Submission Details

The relationship between MT-CO3 and primary mitochondrial disease was evaluated using the ClinGen Clinical Validity Framework as of March 20, 2023. The MT-CO3 gene encodes subunit III of cytochrome c oxidase (COX), also called complex IV of the respiratory chain, which is located from m.9207-9987 on the heavy strand of the mitochondrial DNA (mtDNA). Defects of this protein lead to complex IV deficiency.

While various names have been given to the constellation of features seen in those with MT-CO3-related disease, pathogenic variants in this gene cause a primary mitochondrial disease.
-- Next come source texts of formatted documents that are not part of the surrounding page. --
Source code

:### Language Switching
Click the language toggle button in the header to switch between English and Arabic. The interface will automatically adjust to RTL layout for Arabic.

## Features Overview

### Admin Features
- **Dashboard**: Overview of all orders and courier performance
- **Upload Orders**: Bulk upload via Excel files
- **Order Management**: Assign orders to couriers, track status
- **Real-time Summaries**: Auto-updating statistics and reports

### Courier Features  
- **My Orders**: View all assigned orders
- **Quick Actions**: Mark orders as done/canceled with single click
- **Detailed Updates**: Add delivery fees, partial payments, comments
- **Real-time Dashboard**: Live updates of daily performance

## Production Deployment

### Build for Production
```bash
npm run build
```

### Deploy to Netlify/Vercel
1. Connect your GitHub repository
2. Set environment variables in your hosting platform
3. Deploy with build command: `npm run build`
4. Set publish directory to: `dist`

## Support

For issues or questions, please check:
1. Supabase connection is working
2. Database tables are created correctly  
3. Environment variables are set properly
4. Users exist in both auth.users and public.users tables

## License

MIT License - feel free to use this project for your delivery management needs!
Therefore, the MT-CO3 phenotype has been lumped into one disease entity according to the ClinGen Lumping and Splitting Framework. Of note, MT-CO3 was first curated by this GCEP for its association with Leigh syndrome spectrum (LSS) on May 24, 2021 (SOP v8), with a final classification of limited. This current curation for the association with primary mitochondrial disease includes cases with LSS.

MT-CO3 was first reported in relation to maternally-inherited primary mitochondrial disease in 1996 (PMID: 8630495), in a 15-year-old girl with a history of exercise intolerance, rhabdomyolysis, and muscle biopsy findings consistent with mitochondrial myopathy. Subsequent publications have shown three main phenotypes seen in those with MT-CO3-related primary mitochondrial disease: Leigh syndrome spectrum seen in one case (PMID: 11063732), mitochondrial encephalomyopathy, lactic acidosis, and stroke-like episodes (MELAS) seen in two cases (PMIDs: 33863631, 34054915), and a myopathic phenotype that often involves isolated or recurrent episodes of rhabdomyolysis in five cases (PMIDs: 8630495, 9634511, 12414820, 21163656, 16288875). Muscle biopsies in affected individuals universally showed COX-negative fibers, and 8/9 showed an isolated complex IV deficiency.

Evidence supporting this gene-disease relationship includes case-level data and experimental data. This curation included 3 unique missense variants, 3 nonsense variants, 2 frameshift variants, and 1 in-frame deletion. These variants were generally present at high levels of heteroplasmy in muscle tissue and at lower to undetectable levels in other tissues such as blood and buccal tissue, highlighting the diagnostic importance of muscle biopsy in MT-CO3-related primary mitochondrial disease. Single fiber studies were performed in several affected individuals and were supportive of variant pathogenicity. In summary, this curation included 8 probands reported in 9 papers from 1995-2021 (PMIDs: 11063732, 33863631, 34054915, 8630495, 9634511, 12414820, 21163656, 16288875). Notably, the m.9957T>C variant (PMID:7496173) was not included in this curation given a relatively high population frequency (0.081% in MITOMAP’s GenBank sequences and 0.028% in gnomAD v3.1.2, all homoplasmic occurrences) and given that nuclear DNA etiologies were not excluded.

This gene-disease association is also supported by functional implication given protein interaction with the multitude of other COX subunits and assembly factors linked to primary mitochondrial disease and functional alteration in patient cells, including cybrid analyses (PMIDs: 10788526, 30030519, 34054915).

In summary, there is definitive evidence to support the relationship between MT-CO3 and primary mitochondrial disease. This relationship has been repeatedly demonstrated in both the research and clinical diagnostic settings and has been upheld over time. This classification was approved by the NICHD/NINDS U24 ClinGen Mitochondrial Disease Gene Curation Expert Panel on March 20, 2023 (SOP Version 9).